New Years
I then watched Miami Vice, which is entertaining up to a point. I guess I've lost some respect for Michael Mann as I've gotten older. Even the first time I saw Heat in a theater, I liked some of it a lot but felt the characters were flat, and that hasn't improved over the years. I guess I kind of wonder what the guy's about. I mean, much is made of his constant rewriting on the set and all his preparation and certainly a movie like this represents at least a couple years of the guy's life, and for what? It's just a moderately coherent action film. The Gong Li/Farrell relationship is ridiculous and thin, and Farrell and Foxx have zero chemistry--they hardly relate to each other at all. In most scenes they sit or stand next to each other and talk to somebody else. Mann fits in lines here and there to sketch in their dynamic as friends and partners, but there's not much there. They've apparently been together long enough that Foxx knows he can trust Farrell, when in actuality, he can't. Not completely, anyway. Farrell decides to let the girl--who is an adult and responsible for her part in the drug trade--go, merely because he really liked fucking her and they both had something in common--they both had parents who weren't around much. Mann is reliably good at the big shootout near the end, and the settings are pretty cool, but I think the movie is overrated, or should I say it did about as much business as it deserved.

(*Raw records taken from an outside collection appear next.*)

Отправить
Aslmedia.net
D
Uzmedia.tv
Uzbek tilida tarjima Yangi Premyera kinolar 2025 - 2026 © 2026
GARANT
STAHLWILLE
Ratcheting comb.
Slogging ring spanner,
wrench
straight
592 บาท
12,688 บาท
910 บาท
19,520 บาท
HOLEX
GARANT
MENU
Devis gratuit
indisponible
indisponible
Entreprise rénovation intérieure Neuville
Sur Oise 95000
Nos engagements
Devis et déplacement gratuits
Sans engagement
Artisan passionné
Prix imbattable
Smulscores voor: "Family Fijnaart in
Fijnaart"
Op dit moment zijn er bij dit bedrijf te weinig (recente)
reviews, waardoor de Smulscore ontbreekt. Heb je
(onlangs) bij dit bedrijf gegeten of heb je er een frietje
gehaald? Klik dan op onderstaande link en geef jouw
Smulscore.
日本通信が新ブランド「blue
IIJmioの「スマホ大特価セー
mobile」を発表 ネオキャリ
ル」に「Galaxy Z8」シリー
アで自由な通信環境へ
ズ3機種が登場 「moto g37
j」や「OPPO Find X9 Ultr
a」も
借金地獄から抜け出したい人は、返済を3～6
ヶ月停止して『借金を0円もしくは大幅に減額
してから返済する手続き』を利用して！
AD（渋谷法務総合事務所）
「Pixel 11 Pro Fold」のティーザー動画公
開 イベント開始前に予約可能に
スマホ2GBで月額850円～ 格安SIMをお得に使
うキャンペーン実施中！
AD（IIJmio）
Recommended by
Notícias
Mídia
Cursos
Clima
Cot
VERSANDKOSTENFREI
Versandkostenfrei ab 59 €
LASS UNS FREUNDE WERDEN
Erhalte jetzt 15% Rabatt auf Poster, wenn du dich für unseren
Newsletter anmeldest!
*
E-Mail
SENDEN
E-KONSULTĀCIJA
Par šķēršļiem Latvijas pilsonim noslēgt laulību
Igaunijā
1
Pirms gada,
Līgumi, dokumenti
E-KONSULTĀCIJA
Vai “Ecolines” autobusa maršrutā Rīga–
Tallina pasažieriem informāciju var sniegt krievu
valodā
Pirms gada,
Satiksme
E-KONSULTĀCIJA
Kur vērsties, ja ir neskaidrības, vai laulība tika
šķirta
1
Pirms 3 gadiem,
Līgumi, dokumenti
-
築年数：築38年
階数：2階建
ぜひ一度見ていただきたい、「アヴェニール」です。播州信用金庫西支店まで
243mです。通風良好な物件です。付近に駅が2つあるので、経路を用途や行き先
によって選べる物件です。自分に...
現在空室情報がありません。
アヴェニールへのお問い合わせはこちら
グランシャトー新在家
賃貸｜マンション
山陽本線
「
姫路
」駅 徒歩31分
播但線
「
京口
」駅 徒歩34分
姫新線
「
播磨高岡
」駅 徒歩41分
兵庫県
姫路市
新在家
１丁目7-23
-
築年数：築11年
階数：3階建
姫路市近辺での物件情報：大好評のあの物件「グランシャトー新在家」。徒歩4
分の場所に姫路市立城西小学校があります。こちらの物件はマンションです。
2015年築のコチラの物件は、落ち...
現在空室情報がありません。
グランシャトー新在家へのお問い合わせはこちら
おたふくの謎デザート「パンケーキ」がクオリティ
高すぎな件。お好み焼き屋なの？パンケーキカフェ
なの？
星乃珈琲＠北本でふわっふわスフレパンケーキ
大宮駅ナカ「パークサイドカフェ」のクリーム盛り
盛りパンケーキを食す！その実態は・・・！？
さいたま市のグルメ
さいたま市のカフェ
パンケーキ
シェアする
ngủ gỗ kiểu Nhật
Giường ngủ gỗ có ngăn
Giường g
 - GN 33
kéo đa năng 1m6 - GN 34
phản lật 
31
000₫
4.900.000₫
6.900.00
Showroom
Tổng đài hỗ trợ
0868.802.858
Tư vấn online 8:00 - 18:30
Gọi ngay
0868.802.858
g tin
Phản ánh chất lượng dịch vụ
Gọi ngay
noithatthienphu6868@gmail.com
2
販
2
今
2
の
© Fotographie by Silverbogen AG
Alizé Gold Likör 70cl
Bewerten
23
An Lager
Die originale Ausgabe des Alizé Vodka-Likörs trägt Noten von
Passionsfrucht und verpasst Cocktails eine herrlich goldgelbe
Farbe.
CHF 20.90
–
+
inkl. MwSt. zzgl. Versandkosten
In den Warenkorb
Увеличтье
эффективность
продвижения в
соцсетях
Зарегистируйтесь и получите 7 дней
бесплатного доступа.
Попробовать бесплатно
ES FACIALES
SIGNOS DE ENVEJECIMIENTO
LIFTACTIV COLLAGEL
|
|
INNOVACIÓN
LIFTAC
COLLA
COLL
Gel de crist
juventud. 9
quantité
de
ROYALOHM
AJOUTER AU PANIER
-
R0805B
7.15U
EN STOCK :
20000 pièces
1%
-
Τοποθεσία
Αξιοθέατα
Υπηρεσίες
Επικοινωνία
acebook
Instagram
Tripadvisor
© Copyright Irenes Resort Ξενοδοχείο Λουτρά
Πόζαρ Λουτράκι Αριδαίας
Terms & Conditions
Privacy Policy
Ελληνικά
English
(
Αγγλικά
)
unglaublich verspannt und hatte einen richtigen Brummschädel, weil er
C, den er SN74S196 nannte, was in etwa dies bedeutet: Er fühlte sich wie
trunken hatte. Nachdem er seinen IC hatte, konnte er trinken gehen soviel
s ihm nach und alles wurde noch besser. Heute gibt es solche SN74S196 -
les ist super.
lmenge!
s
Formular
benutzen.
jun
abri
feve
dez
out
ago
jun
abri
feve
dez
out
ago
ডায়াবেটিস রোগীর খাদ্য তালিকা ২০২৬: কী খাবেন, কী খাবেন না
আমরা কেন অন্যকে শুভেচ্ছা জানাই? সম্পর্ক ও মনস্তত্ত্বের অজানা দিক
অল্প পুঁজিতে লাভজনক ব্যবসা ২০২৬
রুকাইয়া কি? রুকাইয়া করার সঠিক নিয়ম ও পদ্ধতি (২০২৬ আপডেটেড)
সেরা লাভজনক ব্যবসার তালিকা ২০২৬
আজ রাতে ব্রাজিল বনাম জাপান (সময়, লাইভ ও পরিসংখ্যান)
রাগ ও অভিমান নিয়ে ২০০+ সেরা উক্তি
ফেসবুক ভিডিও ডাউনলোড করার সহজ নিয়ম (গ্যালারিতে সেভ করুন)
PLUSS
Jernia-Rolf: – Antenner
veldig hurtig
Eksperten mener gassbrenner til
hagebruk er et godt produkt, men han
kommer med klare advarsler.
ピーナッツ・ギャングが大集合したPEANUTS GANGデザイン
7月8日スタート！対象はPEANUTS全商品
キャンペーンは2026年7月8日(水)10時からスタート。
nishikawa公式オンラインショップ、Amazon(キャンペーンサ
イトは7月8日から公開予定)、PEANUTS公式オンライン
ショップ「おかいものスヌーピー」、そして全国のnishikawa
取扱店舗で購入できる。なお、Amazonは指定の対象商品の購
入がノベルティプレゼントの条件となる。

I also finally watched Hostel, which is a really good horror thriller from Eli Roth. I never saw his debut, Cabin Fever, but what had kept me from renting Hostel was that I was just expecting something like Saw, just nonstop depraved torture (I never saw Saw, either, so I admit I could have the wrong read on that one as well, but the point is I want a story to go with gore). I used to really be into gore as a teenager, but it has to have some story content now, just like I'm not really turned on by sex scenes if there's no buildup and characterization. Anyway, Roth does a great job on his budget of drawing the viewer and his characters into a terrifying world. There are a lot of surprises and Roth really finds the right note in each scene--sometimes it's sexy, sometimes it's very grim, and sometimes it's more action-oriented, such as when the film turns into more of a chase/revenge type of picture. Jay Hernandez isn't an amazing talent, but he does what is called for very efficiently, and all in all the film was really well cast with local or at least European talent, and Roth gets the most out of his Prague sets and his makeup/FX team. Very satisfying conclusion as well. One of the commentaries features Roth with exec producers Quentin Tarantino, Boaz Yakin and Scott Spiegel, and credit to Roth for not letting QT dominate the proceedings too much, though I always like hearing Tarantino wax about movies. They discussed some alternate endings for the film which didn't turn up on this dvd, so who knows? Maybe there will be an expanded edition coming. From the sounds of it, the ending chosen was the right way to go.
Reading some of the TCJ Library Harvey Kurtzman book today and taking down Xmas decorations. Both college football games I sampled were very boring. Yesterday I bought myself a vibrating office chair, which I'm enjoying right now.